A wig wearing Britney Spears checked back into a Los Angeles rehab center today for treatment. Unfortunately for those who saw her, it was not the right kind of wig. The former pop princess casually strolled into the facility wearing the toupee worn by William (Captain James T. Kirk) Shatner in the Star Trek IV; The Voyage Home (the one with the whales).
When asked why she had chosen that hairpiece to attempt to hide her baldness, Britney responded that "The Shat has been getting away with this since his 60's television series. Besides, I couldn't get ahold of Burt Reynolds to borrow one of his."
Strangely, Britney was not mobbed by the normal set of fans today. Instead, hundreds of virgin teenagers and twenty and thirty somethings in "I Grok Spock" t-shirts surrounded her and fell to their knees in homage, mistaking her for the object of their affection.
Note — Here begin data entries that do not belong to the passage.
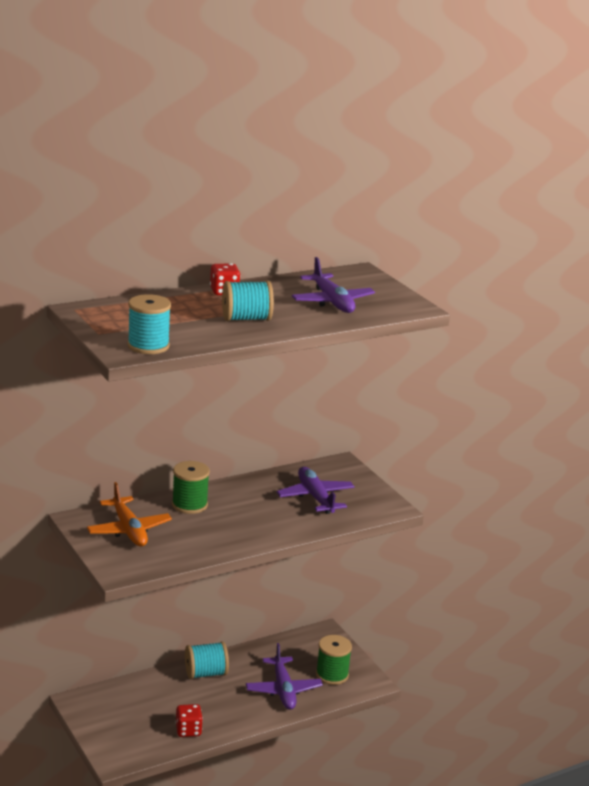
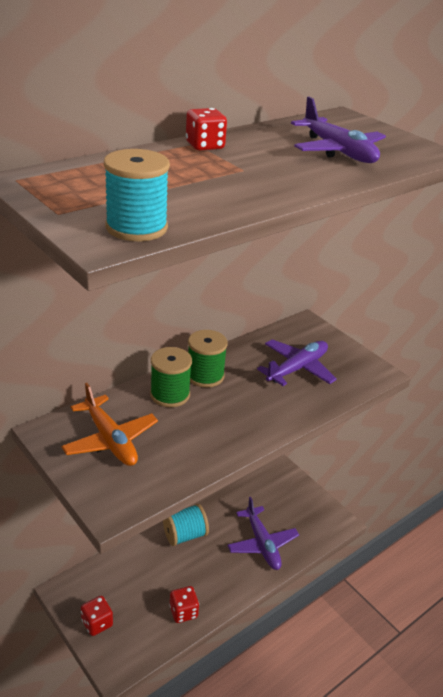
camera: 10 degrees left, 10 degrees up
turquoise spool [222,281,274,321] -> none
purple plane [277,467,355,514] -> purple plane turned 75 degrees clockwise [257,339,337,386]
green spool [316,635,352,685] -> green spool moved to [188,330,228,388]
none -> red dice [81,596,113,636]

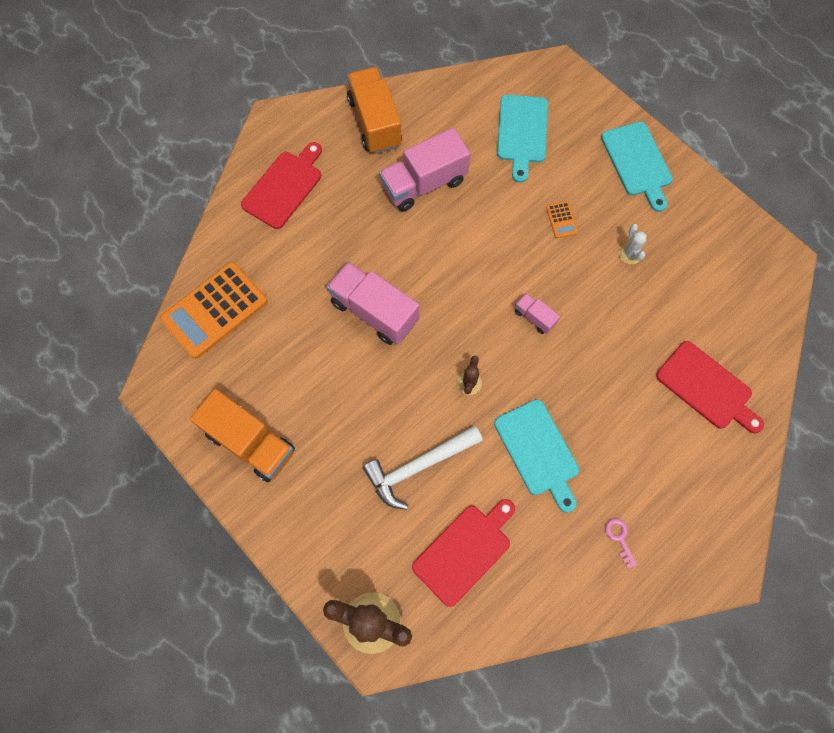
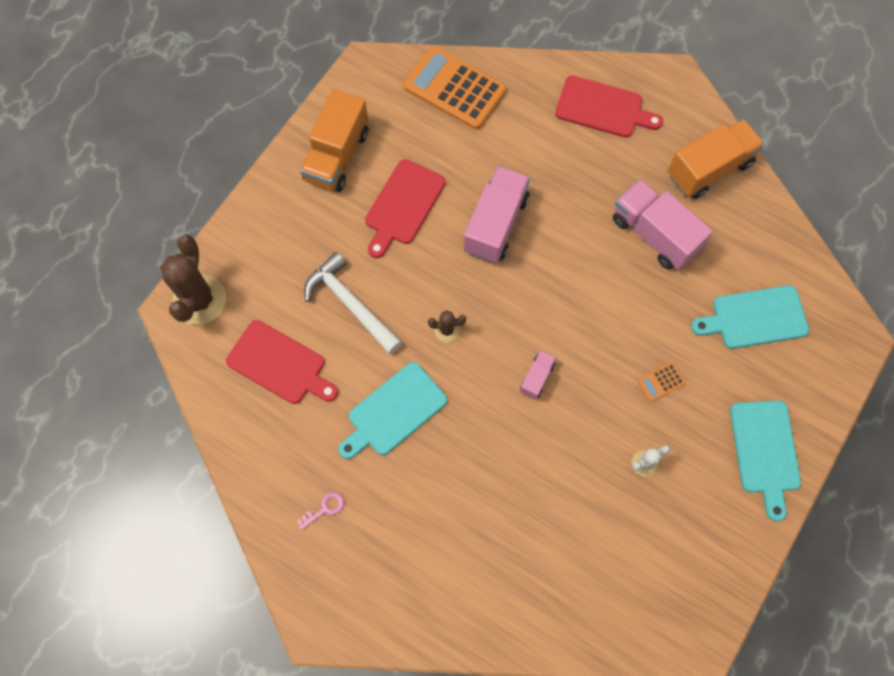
camera: 75 degrees right, 0 degrees up
turquoise cutting board [601,121,673,212] -> turquoise cutting board turned 60 degrees counterclockwise [730,401,801,521]
red cutting board [656,341,764,433] -> red cutting board moved to [365,159,445,258]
One adoring trekkie even waved a sign saying "you can beam me up anytime." These fans apparently did not notice that the person they thought was their captain had tattoos on her neck and hands and had grown a pair of breasts.
When Britney sat down at the registration desk, it was noted that she was not wearing any panties (as usual) and flashed the Trekkies with a shot of her shaved vagina. As none of the males had ever seen or touched one of these anyway, they did not notice or react.
Police had to quiet and disperse the crowd of nerds and geeks and send them all home to their mothers.
Britney is expected to be in rehab until she dries out and detoxes and makes progress in the famous twelve step program. As she cannot count beyond ten with her shoes on, this may take some time.